━━ RAW DATA ━━

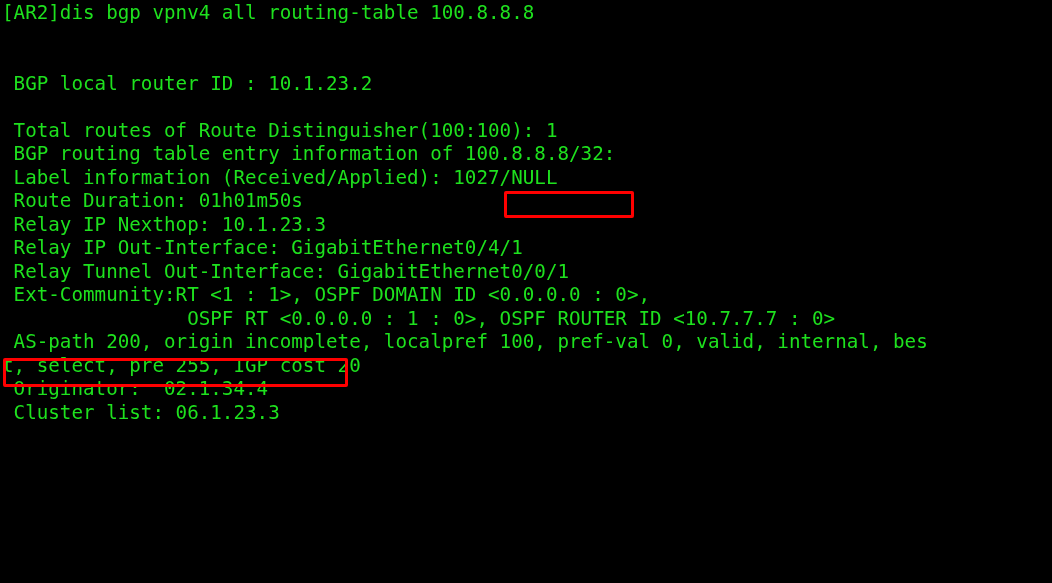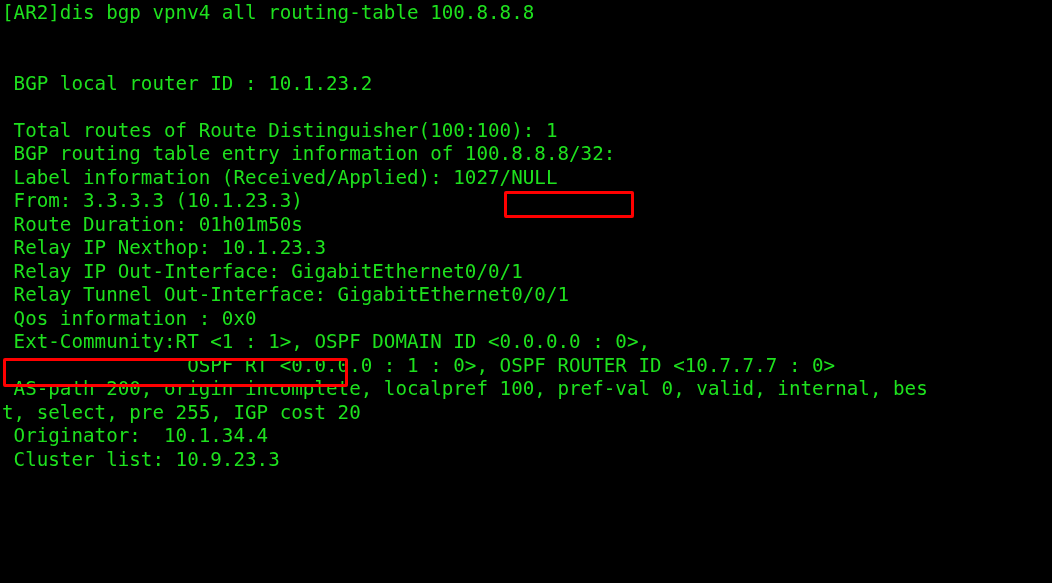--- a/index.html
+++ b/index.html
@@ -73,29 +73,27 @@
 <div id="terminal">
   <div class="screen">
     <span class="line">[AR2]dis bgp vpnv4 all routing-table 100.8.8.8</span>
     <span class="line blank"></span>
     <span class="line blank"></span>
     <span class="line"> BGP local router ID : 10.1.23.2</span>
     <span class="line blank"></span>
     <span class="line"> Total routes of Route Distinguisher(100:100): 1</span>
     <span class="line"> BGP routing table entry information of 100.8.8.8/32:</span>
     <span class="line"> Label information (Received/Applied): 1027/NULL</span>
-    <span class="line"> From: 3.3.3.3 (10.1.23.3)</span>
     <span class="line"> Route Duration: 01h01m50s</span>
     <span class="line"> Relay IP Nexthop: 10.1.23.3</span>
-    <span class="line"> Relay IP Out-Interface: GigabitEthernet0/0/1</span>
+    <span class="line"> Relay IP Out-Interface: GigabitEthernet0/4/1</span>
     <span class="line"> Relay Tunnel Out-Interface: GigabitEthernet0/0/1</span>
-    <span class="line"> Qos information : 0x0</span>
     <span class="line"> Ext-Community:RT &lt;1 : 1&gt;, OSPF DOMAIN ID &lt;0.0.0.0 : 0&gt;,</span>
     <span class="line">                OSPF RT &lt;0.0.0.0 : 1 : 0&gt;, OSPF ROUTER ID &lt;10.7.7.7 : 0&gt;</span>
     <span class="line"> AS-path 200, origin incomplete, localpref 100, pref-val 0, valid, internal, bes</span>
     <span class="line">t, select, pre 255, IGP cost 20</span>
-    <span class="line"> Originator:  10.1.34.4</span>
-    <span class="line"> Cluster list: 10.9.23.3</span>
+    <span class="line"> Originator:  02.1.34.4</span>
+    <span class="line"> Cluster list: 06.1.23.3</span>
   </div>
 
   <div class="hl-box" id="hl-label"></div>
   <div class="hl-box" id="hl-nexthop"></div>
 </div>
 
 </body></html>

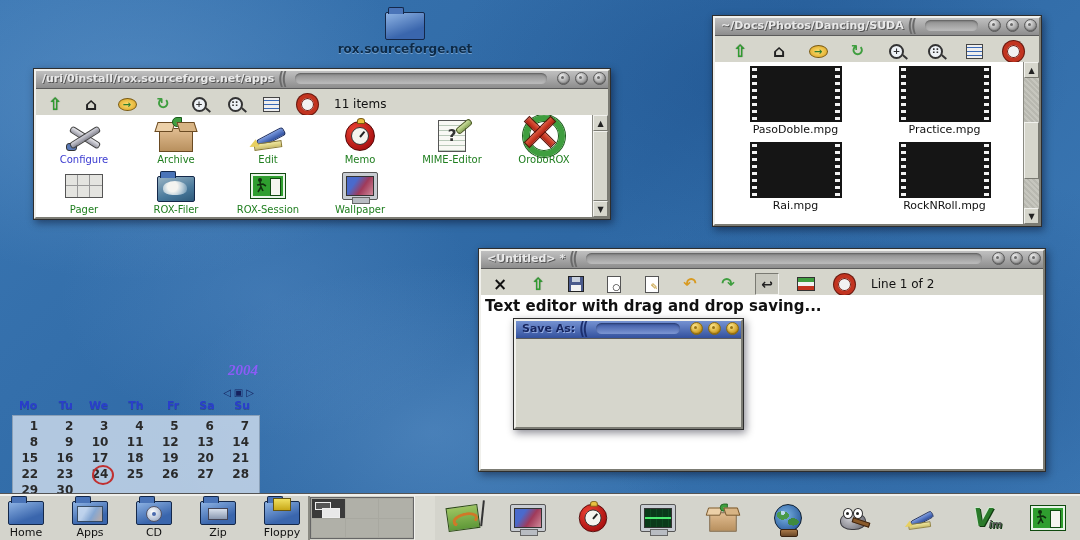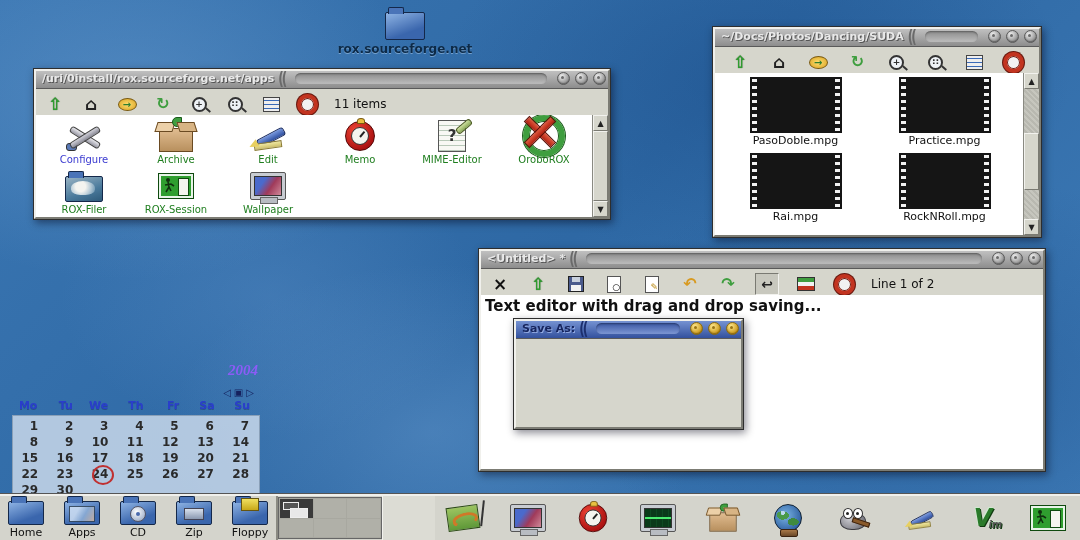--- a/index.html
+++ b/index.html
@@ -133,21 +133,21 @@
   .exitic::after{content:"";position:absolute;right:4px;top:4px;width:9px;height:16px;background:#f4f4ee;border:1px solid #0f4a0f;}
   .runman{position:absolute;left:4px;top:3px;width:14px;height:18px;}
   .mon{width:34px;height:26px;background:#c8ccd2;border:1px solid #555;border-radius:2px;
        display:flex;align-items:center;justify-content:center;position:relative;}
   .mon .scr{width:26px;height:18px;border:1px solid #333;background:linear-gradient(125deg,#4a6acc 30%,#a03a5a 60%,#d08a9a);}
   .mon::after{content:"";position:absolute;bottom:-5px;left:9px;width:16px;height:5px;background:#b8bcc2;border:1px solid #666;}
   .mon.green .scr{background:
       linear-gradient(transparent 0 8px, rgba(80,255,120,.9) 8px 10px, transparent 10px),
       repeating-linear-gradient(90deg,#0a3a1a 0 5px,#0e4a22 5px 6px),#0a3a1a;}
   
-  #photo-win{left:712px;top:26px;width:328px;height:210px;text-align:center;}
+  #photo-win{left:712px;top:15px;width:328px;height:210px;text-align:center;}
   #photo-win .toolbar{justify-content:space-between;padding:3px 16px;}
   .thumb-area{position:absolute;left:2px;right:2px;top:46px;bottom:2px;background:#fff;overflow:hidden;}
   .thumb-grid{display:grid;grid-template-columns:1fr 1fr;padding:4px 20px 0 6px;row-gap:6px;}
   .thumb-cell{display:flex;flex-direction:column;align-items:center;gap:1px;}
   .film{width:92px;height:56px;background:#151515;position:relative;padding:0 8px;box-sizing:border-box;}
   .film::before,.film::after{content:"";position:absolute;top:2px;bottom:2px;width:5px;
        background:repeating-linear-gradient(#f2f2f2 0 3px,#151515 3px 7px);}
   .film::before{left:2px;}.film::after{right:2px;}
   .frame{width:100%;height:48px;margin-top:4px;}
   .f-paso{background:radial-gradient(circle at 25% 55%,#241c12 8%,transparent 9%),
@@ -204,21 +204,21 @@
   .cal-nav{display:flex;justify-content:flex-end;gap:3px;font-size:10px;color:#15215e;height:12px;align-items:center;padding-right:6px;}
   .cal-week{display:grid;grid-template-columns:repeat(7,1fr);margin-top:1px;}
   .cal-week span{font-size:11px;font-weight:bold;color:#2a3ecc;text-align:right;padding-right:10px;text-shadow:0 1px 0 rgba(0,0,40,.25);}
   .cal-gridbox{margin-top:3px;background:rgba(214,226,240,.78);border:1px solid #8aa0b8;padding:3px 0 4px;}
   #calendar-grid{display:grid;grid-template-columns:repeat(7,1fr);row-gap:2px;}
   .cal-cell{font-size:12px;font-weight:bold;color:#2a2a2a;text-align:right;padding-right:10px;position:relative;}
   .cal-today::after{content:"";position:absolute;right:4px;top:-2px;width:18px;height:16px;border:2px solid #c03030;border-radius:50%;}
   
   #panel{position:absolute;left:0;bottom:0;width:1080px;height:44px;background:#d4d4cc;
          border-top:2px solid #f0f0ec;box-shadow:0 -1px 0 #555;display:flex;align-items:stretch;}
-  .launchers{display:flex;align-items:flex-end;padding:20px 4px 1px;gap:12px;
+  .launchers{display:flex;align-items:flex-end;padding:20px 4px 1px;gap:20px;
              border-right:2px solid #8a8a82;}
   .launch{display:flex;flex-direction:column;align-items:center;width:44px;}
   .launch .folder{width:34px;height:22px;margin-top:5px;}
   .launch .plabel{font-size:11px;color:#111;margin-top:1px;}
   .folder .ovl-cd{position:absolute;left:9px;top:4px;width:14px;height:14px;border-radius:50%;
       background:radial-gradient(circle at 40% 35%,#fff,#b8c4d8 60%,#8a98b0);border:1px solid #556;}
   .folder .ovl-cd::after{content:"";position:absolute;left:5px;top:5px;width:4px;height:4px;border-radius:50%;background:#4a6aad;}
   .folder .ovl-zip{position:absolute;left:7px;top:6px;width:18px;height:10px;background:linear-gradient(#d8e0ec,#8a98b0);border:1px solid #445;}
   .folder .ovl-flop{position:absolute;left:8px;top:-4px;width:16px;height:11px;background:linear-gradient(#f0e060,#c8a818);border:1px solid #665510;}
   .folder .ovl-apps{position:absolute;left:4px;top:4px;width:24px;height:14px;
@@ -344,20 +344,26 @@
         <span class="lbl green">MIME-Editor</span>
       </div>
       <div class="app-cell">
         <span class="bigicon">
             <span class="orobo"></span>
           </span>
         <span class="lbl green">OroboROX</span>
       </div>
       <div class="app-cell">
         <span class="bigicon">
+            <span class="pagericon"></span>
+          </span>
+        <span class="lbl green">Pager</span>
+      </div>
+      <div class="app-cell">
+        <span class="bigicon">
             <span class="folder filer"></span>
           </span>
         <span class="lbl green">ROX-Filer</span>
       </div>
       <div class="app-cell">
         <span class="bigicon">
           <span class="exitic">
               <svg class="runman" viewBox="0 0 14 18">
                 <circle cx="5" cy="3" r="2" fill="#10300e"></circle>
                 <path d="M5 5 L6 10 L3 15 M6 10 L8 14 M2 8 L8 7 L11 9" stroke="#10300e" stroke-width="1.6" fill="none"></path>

━━━

■ **PROBLEM TO SOLVE**
Make an exact copy of the listing, with no images in it.

■ **EXPECTED ANSWER**
--- a/index.html
+++ b/index.html
@@ -73,29 +73,27 @@
 <div id="terminal">
   <div class="screen">
     <span class="line">[AR2]dis bgp vpnv4 all routing-table 100.8.8.8</span>
     <span class="line blank"></span>
     <span class="line blank"></span>
     <span class="line"> BGP local router ID : 10.1.23.2</span>
     <span class="line blank"></span>
     <span class="line"> Total routes of Route Distinguisher(100:100): 1</span>
     <span class="line"> BGP routing table entry information of 100.8.8.8/32:</span>
     <span class="line"> Label information (Received/Applied): 1027/NULL</span>
-    <span class="line"> From: 3.3.3.3 (10.1.23.3)</span>
     <span class="line"> Route Duration: 01h01m50s</span>
     <span class="line"> Relay IP Nexthop: 10.1.23.3</span>
-    <span class="line"> Relay IP Out-Interface: GigabitEthernet0/0/1</span>
+    <span class="line"> Relay IP Out-Interface: GigabitEthernet0/4/1</span>
     <span class="line"> Relay Tunnel Out-Interface: GigabitEthernet0/0/1</span>
-    <span class="line"> Qos information : 0x0</span>
     <span class="line"> Ext-Community:RT &lt;1 : 1&gt;, OSPF DOMAIN ID &lt;0.0.0.0 : 0&gt;,</span>
     <span class="line">                OSPF RT &lt;0.0.0.0 : 1 : 0&gt;, OSPF ROUTER ID &lt;10.7.7.7 : 0&gt;</span>
     <span class="line"> AS-path 200, origin incomplete, localpref 100, pref-val 0, valid, internal, bes</span>
     <span class="line">t, select, pre 255, IGP cost 20</span>
-    <span class="line"> Originator:  10.1.34.4</span>
-    <span class="line"> Cluster list: 10.9.23.3</span>
+    <span class="line"> Originator:  02.1.34.4</span>
+    <span class="line"> Cluster list: 06.1.23.3</span>
   </div>
 
   <div class="hl-box" id="hl-label"></div>
   <div class="hl-box" id="hl-nexthop"></div>
 </div>
 
 </body></html>

--- a/index.html
+++ b/index.html
@@ -133,21 +133,21 @@
   .exitic::after{content:"";position:absolute;right:4px;top:4px;width:9px;height:16px;background:#f4f4ee;border:1px solid #0f4a0f;}
   .runman{position:absolute;left:4px;top:3px;width:14px;height:18px;}
   .mon{width:34px;height:26px;background:#c8ccd2;border:1px solid #555;border-radius:2px;
        display:flex;align-items:center;justify-content:center;position:relative;}
   .mon .scr{width:26px;height:18px;border:1px solid #333;background:linear-gradient(125deg,#4a6acc 30%,#a03a5a 60%,#d08a9a);}
   .mon::after{content:"";position:absolute;bottom:-5px;left:9px;width:16px;height:5px;background:#b8bcc2;border:1px solid #666;}
   .mon.green .scr{background:
       linear-gradient(transparent 0 8px, rgba(80,255,120,.9) 8px 10px, transparent 10px),
       repeating-linear-gradient(90deg,#0a3a1a 0 5px,#0e4a22 5px 6px),#0a3a1a;}
   
-  #photo-win{left:712px;top:26px;width:328px;height:210px;text-align:center;}
+  #photo-win{left:712px;top:15px;width:328px;height:210px;text-align:center;}
   #photo-win .toolbar{justify-content:space-between;padding:3px 16px;}
   .thumb-area{position:absolute;left:2px;right:2px;top:46px;bottom:2px;background:#fff;overflow:hidden;}
   .thumb-grid{display:grid;grid-template-columns:1fr 1fr;padding:4px 20px 0 6px;row-gap:6px;}
   .thumb-cell{display:flex;flex-direction:column;align-items:center;gap:1px;}
   .film{width:92px;height:56px;background:#151515;position:relative;padding:0 8px;box-sizing:border-box;}
   .film::before,.film::after{content:"";position:absolute;top:2px;bottom:2px;width:5px;
        background:repeating-linear-gradient(#f2f2f2 0 3px,#151515 3px 7px);}
   .film::before{left:2px;}.film::after{right:2px;}
   .frame{width:100%;height:48px;margin-top:4px;}
   .f-paso{background:radial-gradient(circle at 25% 55%,#241c12 8%,transparent 9%),
@@ -204,21 +204,21 @@
   .cal-nav{display:flex;justify-content:flex-end;gap:3px;font-size:10px;color:#15215e;height:12px;align-items:center;padding-right:6px;}
   .cal-week{display:grid;grid-template-columns:repeat(7,1fr);margin-top:1px;}
   .cal-week span{font-size:11px;font-weight:bold;color:#2a3ecc;text-align:right;padding-right:10px;text-shadow:0 1px 0 rgba(0,0,40,.25);}
   .cal-gridbox{margin-top:3px;background:rgba(214,226,240,.78);border:1px solid #8aa0b8;padding:3px 0 4px;}
   #calendar-grid{display:grid;grid-template-columns:repeat(7,1fr);row-gap:2px;}
   .cal-cell{font-size:12px;font-weight:bold;color:#2a2a2a;text-align:right;padding-right:10px;position:relative;}
   .cal-today::after{content:"";position:absolute;right:4px;top:-2px;width:18px;height:16px;border:2px solid #c03030;border-radius:50%;}
   
   #panel{position:absolute;left:0;bottom:0;width:1080px;height:44px;background:#d4d4cc;
          border-top:2px solid #f0f0ec;box-shadow:0 -1px 0 #555;display:flex;align-items:stretch;}
-  .launchers{display:flex;align-items:flex-end;padding:20px 4px 1px;gap:12px;
+  .launchers{display:flex;align-items:flex-end;padding:20px 4px 1px;gap:20px;
              border-right:2px solid #8a8a82;}
   .launch{display:flex;flex-direction:column;align-items:center;width:44px;}
   .launch .folder{width:34px;height:22px;margin-top:5px;}
   .launch .plabel{font-size:11px;color:#111;margin-top:1px;}
   .folder .ovl-cd{position:absolute;left:9px;top:4px;width:14px;height:14px;border-radius:50%;
       background:radial-gradient(circle at 40% 35%,#fff,#b8c4d8 60%,#8a98b0);border:1px solid #556;}
   .folder .ovl-cd::after{content:"";position:absolute;left:5px;top:5px;width:4px;height:4px;border-radius:50%;background:#4a6aad;}
   .folder .ovl-zip{position:absolute;left:7px;top:6px;width:18px;height:10px;background:linear-gradient(#d8e0ec,#8a98b0);border:1px solid #445;}
   .folder .ovl-flop{position:absolute;left:8px;top:-4px;width:16px;height:11px;background:linear-gradient(#f0e060,#c8a818);border:1px solid #665510;}
   .folder .ovl-apps{position:absolute;left:4px;top:4px;width:24px;height:14px;
@@ -344,20 +344,26 @@
         <span class="lbl green">MIME-Editor</span>
       </div>
       <div class="app-cell">
         <span class="bigicon">
             <span class="orobo"></span>
           </span>
         <span class="lbl green">OroboROX</span>
       </div>
       <div class="app-cell">
         <span class="bigicon">
+            <span class="pagericon"></span>
+          </span>
+        <span class="lbl green">Pager</span>
+      </div>
+      <div class="app-cell">
+        <span class="bigicon">
             <span class="folder filer"></span>
           </span>
         <span class="lbl green">ROX-Filer</span>
       </div>
       <div class="app-cell">
         <span class="bigicon">
           <span class="exitic">
               <svg class="runman" viewBox="0 0 14 18">
                 <circle cx="5" cy="3" r="2" fill="#10300e"></circle>
                 <path d="M5 5 L6 10 L3 15 M6 10 L8 14 M2 8 L8 7 L11 9" stroke="#10300e" stroke-width="1.6" fill="none"></path>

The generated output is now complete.